# EXCERPT PROVIDED:
Prvi znalački, stručni izbor Lavkraftovih priča na srpskom

 

I was aware of Lovecraft’s denigrating attitude to immigrants, including Slavs, especially Poles, among other races and nations turned monstrous in “The Horror at Red Hook”. I also came across his early story, “The Street” (1920), in which an old Yankee narrator feels a particular repugnance caused by the appearance of a Slavic business venture, “Petrovitch’s Bakery”, in his beloved, ethnically pure WASP town and street. “Of the various odd assemblages in The Street, the law said much but could prove little. With great diligence did men of hidden badges linger and listen about such places as Petrovitch’s Bakery, the squalid Rifkin School of Modern Economics, the Circle Social Club, and the Liberty Café. There congregated sinister men in great numbers, yet always was their speech guarded or in a foreign tongue.” Petrovitch is a common Russian family name, but it is also found often among Serbian surnames.

# APPLY WHAT YOU READ:
A - Answer these questions from the Lovecraft passage, one line each:
(i) In what year was "The Street" written?
(ii) In which story are Poles, among other races and nations, turned monstrous?
(iii) Besides Russian family names, among which surnames is Petrovitch also often found?
B - List every place that the quotation from "The Street" in the Lovecraft passage names as a spot where men with hidden badges lingered and listened.
C - Carry the Lovecraft passage forward from its last sentence, keeping to its subject and tone.

# EXTRACTED INFORMATION:
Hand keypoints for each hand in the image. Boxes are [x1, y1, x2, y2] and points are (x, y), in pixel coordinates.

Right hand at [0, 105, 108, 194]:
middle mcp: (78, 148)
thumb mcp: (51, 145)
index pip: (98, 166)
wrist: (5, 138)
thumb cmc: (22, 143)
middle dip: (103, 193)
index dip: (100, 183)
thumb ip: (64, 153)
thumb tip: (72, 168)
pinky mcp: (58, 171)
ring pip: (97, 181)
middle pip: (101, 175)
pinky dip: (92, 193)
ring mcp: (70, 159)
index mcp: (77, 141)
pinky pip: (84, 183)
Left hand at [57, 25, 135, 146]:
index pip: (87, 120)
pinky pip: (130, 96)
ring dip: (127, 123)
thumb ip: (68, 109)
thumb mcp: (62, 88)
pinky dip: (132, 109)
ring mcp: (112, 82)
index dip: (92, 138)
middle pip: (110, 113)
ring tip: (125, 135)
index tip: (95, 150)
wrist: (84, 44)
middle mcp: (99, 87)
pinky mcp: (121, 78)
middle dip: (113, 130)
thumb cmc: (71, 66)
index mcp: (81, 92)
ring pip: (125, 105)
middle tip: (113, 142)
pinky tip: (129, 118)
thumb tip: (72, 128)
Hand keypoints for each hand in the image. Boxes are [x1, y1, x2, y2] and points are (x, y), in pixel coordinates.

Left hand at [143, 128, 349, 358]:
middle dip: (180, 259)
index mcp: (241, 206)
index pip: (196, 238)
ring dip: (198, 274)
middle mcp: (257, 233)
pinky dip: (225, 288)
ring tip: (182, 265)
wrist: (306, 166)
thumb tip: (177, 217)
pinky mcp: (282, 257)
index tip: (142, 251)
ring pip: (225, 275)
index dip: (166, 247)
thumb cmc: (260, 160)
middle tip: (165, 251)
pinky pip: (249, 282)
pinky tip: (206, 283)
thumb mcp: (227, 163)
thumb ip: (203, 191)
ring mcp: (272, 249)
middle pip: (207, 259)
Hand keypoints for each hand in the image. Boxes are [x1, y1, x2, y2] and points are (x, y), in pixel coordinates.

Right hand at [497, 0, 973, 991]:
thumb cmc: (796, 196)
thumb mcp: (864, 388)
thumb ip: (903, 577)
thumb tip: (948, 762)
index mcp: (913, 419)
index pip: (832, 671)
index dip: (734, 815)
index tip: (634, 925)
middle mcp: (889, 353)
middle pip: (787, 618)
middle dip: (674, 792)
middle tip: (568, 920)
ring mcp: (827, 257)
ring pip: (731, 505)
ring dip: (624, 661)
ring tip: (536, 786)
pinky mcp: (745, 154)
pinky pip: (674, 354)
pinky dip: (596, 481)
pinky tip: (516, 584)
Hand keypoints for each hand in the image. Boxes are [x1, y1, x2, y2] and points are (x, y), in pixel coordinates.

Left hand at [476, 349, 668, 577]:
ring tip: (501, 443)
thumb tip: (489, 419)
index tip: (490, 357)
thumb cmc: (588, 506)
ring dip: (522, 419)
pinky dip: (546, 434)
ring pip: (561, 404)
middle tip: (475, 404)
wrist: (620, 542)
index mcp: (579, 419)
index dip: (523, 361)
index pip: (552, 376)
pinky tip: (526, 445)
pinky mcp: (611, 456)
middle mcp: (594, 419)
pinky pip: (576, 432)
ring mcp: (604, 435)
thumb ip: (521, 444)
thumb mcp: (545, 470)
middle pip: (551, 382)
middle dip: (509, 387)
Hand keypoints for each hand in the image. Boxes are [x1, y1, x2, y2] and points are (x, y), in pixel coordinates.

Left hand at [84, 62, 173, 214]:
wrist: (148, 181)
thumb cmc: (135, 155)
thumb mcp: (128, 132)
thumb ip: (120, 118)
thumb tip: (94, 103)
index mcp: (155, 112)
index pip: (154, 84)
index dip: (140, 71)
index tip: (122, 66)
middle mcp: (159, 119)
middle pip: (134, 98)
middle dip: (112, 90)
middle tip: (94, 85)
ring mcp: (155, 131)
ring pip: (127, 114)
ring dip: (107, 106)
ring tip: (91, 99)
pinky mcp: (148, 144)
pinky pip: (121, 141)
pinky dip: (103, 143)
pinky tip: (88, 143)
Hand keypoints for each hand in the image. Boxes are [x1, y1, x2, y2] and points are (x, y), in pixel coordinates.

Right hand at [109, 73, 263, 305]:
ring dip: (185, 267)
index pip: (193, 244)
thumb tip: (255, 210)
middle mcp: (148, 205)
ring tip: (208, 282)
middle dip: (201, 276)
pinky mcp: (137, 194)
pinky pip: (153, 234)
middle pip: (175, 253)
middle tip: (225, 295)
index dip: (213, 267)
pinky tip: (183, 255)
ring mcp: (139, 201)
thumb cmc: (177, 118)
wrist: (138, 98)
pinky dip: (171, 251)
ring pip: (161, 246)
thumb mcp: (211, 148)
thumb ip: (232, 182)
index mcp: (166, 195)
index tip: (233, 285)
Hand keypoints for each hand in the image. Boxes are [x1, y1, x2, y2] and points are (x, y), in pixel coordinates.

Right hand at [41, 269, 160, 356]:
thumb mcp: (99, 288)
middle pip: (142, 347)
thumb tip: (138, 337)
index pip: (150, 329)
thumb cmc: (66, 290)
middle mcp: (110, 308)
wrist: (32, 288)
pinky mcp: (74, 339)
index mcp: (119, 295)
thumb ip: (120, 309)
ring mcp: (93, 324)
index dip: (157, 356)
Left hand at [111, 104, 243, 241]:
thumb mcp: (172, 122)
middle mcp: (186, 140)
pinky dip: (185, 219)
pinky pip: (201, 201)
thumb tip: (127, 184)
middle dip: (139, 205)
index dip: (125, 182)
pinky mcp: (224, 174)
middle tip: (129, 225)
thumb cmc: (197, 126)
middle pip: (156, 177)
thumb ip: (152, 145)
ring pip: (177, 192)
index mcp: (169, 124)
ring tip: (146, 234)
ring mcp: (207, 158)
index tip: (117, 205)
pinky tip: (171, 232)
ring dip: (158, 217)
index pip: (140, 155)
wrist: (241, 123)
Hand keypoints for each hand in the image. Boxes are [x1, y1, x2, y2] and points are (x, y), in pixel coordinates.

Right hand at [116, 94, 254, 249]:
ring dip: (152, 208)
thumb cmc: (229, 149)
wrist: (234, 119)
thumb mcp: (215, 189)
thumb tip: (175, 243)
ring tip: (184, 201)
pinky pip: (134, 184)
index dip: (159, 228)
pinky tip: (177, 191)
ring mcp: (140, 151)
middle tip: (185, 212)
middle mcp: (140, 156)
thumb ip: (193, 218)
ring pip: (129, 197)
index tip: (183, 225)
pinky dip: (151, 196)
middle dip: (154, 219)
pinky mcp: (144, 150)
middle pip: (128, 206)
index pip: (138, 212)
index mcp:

# RESPONSES BY ITEM NUMBER:
A -
(i) 1920
(ii) "The Horror at Red Hook"
(iii) Serbian surnames

B -
Petrovitch's Bakery
the Rifkin School of Modern Economics
the Circle Social Club
the Liberty Café

C -
Prvi Orfelinov Lavkraft

 

This story, admittedly minor, exemplifies the author’s prejudice towards Slavic races, including Serbs, which can be found expressed more explicitly in his essays and letters. For example, talking about “greater Serbia (Jugo-Slavia)“ in a letter to Arthur Harris he describes it as „a relatively unknown Eastern race“ (13 Dec 1918, Letters to Rheinhart Kleiner and Others, p. 237). His ignorance of the region, and the race, are typical of his times, because Serbia, until the outbreak of World War I, was perceived, if at all, as just another insignificant „land behind the great forest“. At least he was willing to admit as much: “I’d hate to admit how little I know about the Slavonic nations, the Tartars, and even of Germany. [...] The Balkans certainly are a hopeless mess, with wide racial variations“ (H. P. Lovecraft to Robert E. Howard, 16 Aug 1932, A Means to Freedom, vol. 1, p. 367). A good example that Lovecraft was far from alone in such estimate, and with similar arguments, is found in Howard’s letter from 9 Aug. which actually instigated the above statement, where he says: “But what a tangled mess and confusion Balkan history is! And what a mixture of blood-strains the average Balkan must be! Celtic, Roman, German, Slav, Greek, Mongol, Turkish – no wonder they’re always ham-stringing each other” (A Means to Freedom, vol. 1, p. 345).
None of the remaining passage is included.